4. From Content Creation to Learning Orchestration
With AI handling content delivery and adaptation, L&D’s role evolves from creating materials to orchestrating learning ecosystems. Your focus shifts from what content to include to what outcomes to achieve; from building courses to designing intelligent learning experiences.
This means:
- Defining learning objectives that AI can interpret and work toward
- Creating assessment frameworks that measure genuine understanding
- Building feedback loops that improve both learner outcomes and AI performance
- Integrating AI learning with human mentoring and peer collaboration
The Strategic Imperative
These shifts create both opportunity and urgency. Early adopters will gain significant competitive advantages through more effective, efficient, and engaging learning experiences. But success requires strategic action now.

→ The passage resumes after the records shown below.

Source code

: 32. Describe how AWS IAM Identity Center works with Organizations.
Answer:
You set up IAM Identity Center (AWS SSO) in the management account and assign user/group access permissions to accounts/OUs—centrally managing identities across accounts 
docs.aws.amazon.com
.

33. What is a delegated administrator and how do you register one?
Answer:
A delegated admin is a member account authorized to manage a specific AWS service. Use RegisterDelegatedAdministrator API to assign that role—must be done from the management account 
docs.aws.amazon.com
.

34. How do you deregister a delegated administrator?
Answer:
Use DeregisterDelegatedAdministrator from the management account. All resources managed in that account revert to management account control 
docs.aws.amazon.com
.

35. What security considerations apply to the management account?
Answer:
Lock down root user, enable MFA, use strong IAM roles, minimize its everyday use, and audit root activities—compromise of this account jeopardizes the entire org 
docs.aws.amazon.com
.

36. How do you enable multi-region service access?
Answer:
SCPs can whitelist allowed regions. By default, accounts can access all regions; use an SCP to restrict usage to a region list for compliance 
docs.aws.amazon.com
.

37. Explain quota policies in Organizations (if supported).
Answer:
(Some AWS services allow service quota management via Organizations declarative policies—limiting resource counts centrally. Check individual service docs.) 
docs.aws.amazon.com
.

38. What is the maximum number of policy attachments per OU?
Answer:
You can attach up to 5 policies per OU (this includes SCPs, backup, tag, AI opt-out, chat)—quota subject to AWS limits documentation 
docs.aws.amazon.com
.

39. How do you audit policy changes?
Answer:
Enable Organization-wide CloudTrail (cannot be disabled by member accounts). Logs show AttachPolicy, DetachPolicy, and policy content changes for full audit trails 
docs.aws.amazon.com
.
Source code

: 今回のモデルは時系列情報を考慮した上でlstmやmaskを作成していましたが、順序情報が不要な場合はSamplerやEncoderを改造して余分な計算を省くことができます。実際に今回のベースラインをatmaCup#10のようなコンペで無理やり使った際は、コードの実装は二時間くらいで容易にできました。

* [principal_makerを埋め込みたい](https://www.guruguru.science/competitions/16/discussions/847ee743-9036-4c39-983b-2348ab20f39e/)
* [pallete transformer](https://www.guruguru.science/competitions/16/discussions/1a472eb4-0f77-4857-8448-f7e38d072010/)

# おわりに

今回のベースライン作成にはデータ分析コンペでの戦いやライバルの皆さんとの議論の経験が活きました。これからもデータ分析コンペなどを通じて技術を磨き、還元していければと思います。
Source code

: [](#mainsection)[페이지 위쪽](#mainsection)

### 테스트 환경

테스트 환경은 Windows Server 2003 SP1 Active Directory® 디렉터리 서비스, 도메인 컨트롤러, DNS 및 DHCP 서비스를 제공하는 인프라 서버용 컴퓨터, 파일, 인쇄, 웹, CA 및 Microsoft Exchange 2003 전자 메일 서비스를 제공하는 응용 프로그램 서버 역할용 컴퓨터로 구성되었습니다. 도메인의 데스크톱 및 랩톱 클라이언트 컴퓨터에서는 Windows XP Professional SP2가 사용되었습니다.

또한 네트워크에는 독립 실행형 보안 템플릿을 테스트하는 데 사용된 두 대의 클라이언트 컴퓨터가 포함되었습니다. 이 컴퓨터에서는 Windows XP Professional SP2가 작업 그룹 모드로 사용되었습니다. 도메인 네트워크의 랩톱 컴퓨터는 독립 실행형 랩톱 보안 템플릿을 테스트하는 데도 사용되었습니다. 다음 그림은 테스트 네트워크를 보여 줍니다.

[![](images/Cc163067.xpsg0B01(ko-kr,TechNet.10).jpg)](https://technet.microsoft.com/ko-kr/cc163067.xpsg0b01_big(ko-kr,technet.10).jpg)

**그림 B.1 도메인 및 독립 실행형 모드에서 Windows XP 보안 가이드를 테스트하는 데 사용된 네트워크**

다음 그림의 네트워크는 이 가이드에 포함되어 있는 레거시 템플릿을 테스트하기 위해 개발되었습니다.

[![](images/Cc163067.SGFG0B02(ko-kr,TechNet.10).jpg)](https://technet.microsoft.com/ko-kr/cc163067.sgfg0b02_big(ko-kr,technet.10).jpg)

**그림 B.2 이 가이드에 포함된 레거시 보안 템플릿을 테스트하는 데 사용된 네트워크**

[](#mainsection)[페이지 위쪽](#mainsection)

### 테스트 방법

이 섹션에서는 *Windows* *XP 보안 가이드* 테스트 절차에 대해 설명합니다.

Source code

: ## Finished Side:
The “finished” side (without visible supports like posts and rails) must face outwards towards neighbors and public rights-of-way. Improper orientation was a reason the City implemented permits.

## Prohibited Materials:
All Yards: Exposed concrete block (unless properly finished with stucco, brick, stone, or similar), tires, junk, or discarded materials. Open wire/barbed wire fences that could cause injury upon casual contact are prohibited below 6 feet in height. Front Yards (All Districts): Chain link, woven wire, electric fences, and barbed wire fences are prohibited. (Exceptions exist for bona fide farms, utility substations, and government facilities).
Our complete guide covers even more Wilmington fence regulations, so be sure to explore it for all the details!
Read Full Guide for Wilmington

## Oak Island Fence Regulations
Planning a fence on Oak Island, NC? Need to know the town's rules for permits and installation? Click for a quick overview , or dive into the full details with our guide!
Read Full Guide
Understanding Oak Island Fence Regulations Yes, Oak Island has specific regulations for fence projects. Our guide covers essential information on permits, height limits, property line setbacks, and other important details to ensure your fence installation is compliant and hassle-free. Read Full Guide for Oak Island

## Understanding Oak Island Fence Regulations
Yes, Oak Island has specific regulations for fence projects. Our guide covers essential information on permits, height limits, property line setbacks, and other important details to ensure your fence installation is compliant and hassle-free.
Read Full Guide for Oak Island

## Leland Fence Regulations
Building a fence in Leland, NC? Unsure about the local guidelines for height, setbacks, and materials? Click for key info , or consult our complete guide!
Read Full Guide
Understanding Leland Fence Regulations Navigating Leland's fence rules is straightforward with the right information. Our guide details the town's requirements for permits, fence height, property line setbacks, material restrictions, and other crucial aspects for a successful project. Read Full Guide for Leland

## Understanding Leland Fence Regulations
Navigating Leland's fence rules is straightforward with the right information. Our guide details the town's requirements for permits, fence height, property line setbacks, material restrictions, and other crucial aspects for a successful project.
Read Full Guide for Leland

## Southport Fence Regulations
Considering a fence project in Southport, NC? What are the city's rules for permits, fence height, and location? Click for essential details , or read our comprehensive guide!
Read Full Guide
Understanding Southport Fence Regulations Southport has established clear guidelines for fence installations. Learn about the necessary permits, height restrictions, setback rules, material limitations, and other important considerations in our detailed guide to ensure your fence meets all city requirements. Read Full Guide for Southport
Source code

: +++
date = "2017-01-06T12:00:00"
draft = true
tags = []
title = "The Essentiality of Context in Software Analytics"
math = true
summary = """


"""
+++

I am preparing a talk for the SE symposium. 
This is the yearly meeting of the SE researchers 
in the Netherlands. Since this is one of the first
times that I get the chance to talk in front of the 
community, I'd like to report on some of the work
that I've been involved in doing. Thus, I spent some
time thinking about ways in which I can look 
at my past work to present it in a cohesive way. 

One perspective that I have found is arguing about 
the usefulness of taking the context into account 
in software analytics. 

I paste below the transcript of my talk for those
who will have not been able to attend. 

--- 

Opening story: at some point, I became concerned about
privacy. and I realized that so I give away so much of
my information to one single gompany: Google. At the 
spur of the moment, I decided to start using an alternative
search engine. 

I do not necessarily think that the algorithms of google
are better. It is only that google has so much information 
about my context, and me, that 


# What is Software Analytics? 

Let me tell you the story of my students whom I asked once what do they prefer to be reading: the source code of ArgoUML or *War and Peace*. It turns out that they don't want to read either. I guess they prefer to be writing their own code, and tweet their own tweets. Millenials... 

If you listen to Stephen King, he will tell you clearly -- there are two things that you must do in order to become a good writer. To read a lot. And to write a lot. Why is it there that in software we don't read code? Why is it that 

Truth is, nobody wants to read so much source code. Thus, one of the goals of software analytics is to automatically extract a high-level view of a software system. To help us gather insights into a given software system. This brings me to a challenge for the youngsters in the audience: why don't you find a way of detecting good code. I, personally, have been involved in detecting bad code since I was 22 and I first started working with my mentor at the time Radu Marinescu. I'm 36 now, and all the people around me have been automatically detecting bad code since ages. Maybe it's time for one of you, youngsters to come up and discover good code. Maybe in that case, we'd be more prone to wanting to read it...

For L&D leaders, the immediate priorities are:
Audit and Identify: Review your current learning portfolio to identify programmes that would benefit from conversational, adaptive delivery. Start with high-volume, standardised training that requires personalisation.
Build Capability: Invest in prompt engineering skills for your team. This isn’t a technical training need – it’s about applying your existing instructional design expertise to AI systems.
Pilot and Learn: Launch small-scale AI learning experiments. Test the technology, understand the challenges, and build organisational confidence in AI-enhanced learning.
Prepare for Scale: Develop frameworks for managing AI learning experiences, including quality assurance, learner support, and continuous improvement processes.
The organisations that master AI-enhanced learning will create more capable workforces, reduce training costs, and improve learning outcomes. Those that don’t risk being left behind with static, generic training that fails to meet modern learner expectations.
The question isn’t whether AI will transform L&D – it’s whether you’ll lead that transformation in your organisation or be forced to catch up later.